Each central character, from the aforementioned Rebecca Hoffman to a young aide to Nikita Krushchev to American Freedom Rider George Jakes, commands his or her own stage with history itself unfolding around them. They’re all Zelig-types serving as our tour guides through events among which the last two generations have lived from the Cuban Missile Crisis to the Civil Rights movement, the Cold War, and Vietnam while they interact as fictional insiders with the likes of Bobby Kennedy.

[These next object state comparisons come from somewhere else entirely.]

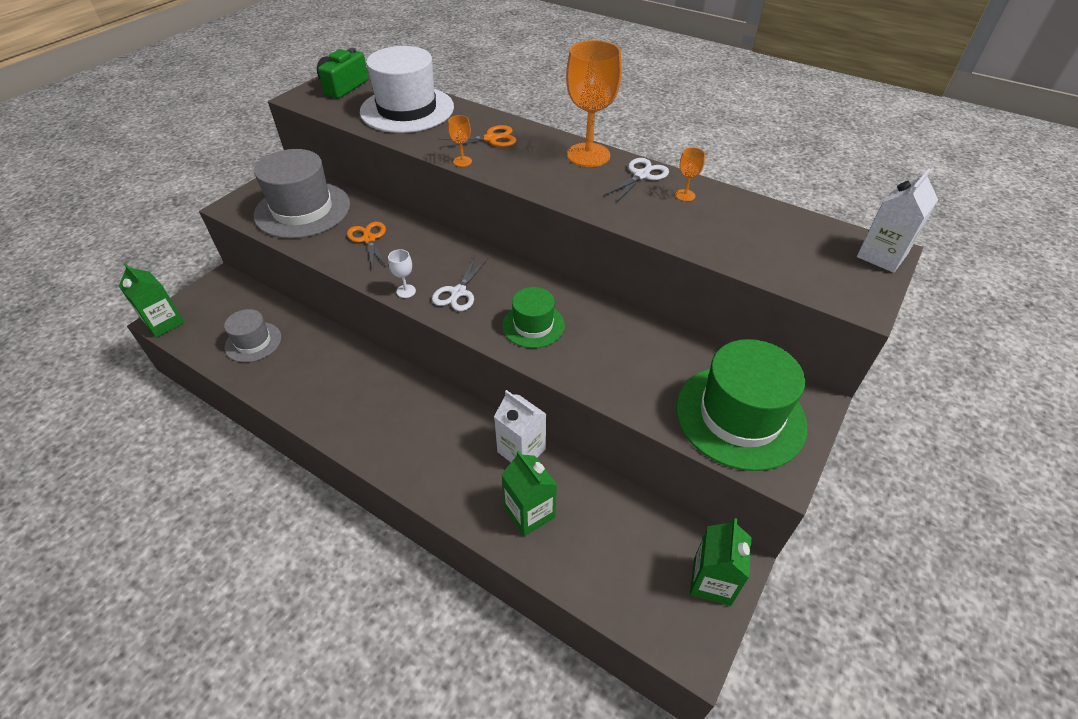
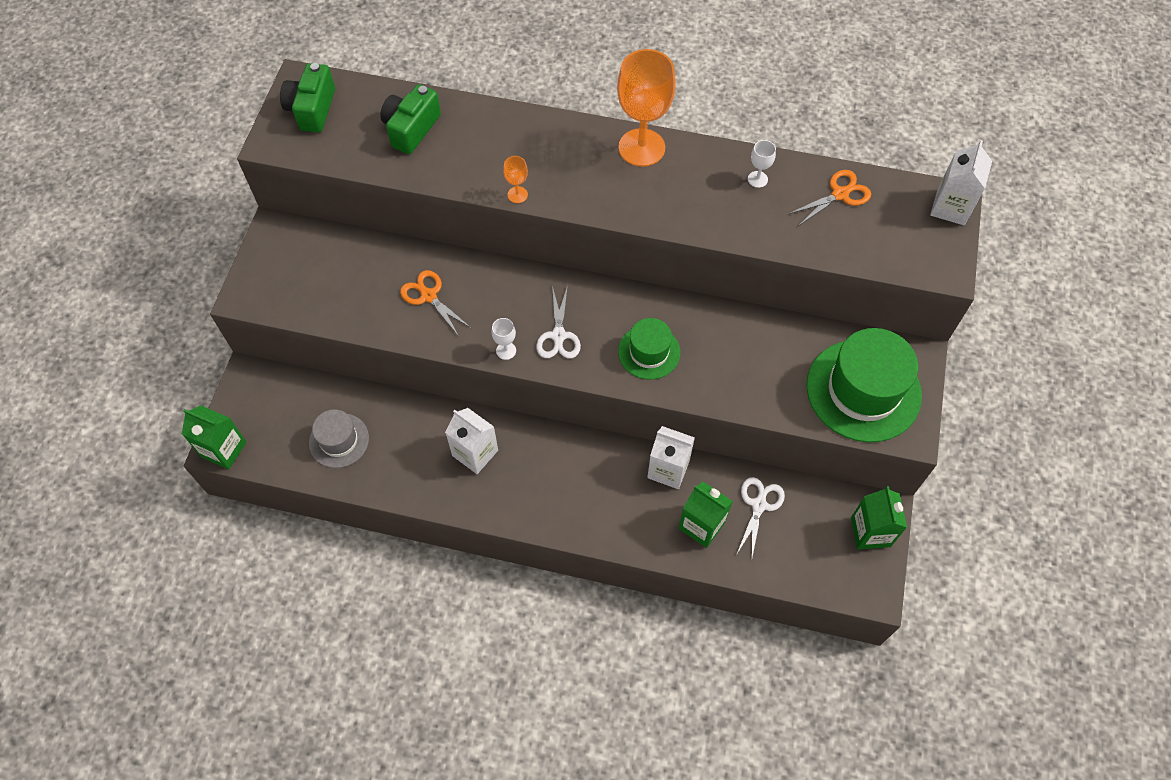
camera: 20 degrees left, 15 degrees up
(302, 210) = (330, 277): grey hat -> none
(355, 384) = (475, 453): none -> white carton
(407, 109) = (411, 129): white hat -> green camera
(491, 139) = (529, 151): orange scissors -> orange scissors (840, 194)
(641, 175) = (706, 163): white scissors -> white scissors (759, 505)
(685, 195) = (757, 179): orange goblet -> white goblet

If you like your history shaken, not stirred, Edge of Eternity is for you. It’s Follett’s masterpiece, a Game of Thrones for the less fantasy imbibed among us. The kind of book, in retrospect, that James Michener was forever trying to write and Stephen King almost wrote with 11/22/63. Hey, at over a thousand pages it may not be for everybody, but it has instant classic written all over it.
Reviewed by Jon Land
Phoebe and Her Unicorn
by Dana Simpson
Dana Simpson has crafted something quite wonderful in this comic strip that is perfect not only for kids, but also for the child in all of us. Reminiscent of Calvin and Hobbes (and I don’t toss that out lightly), Phoebe and Her Unicorn is exactly what you expect from the title in that a little girl named Phoebe is throwing rocks near a pond one day and hits a unicorn. The unicorn was mesmerized by her reflection, and soon Phoebe and Marigold Heavenly Nostrils are the best of friends. Of course Marigold has the power of invisibility, and all of Phoebe’s friends think she is nuts to believe her friend that can’t be seen is real. Like Mr. Snuffleupagus from Sesame Street, soon the reluctance to believe is rewarded and some learn that Marigold is quite real.
The combination of Phoebe’s child wonder with an egotistical and a confused unicorn that doesn’t understand what it means to be human are a wonderful pair and will bring a smile to anyone’s face who dives into this marvelous collection.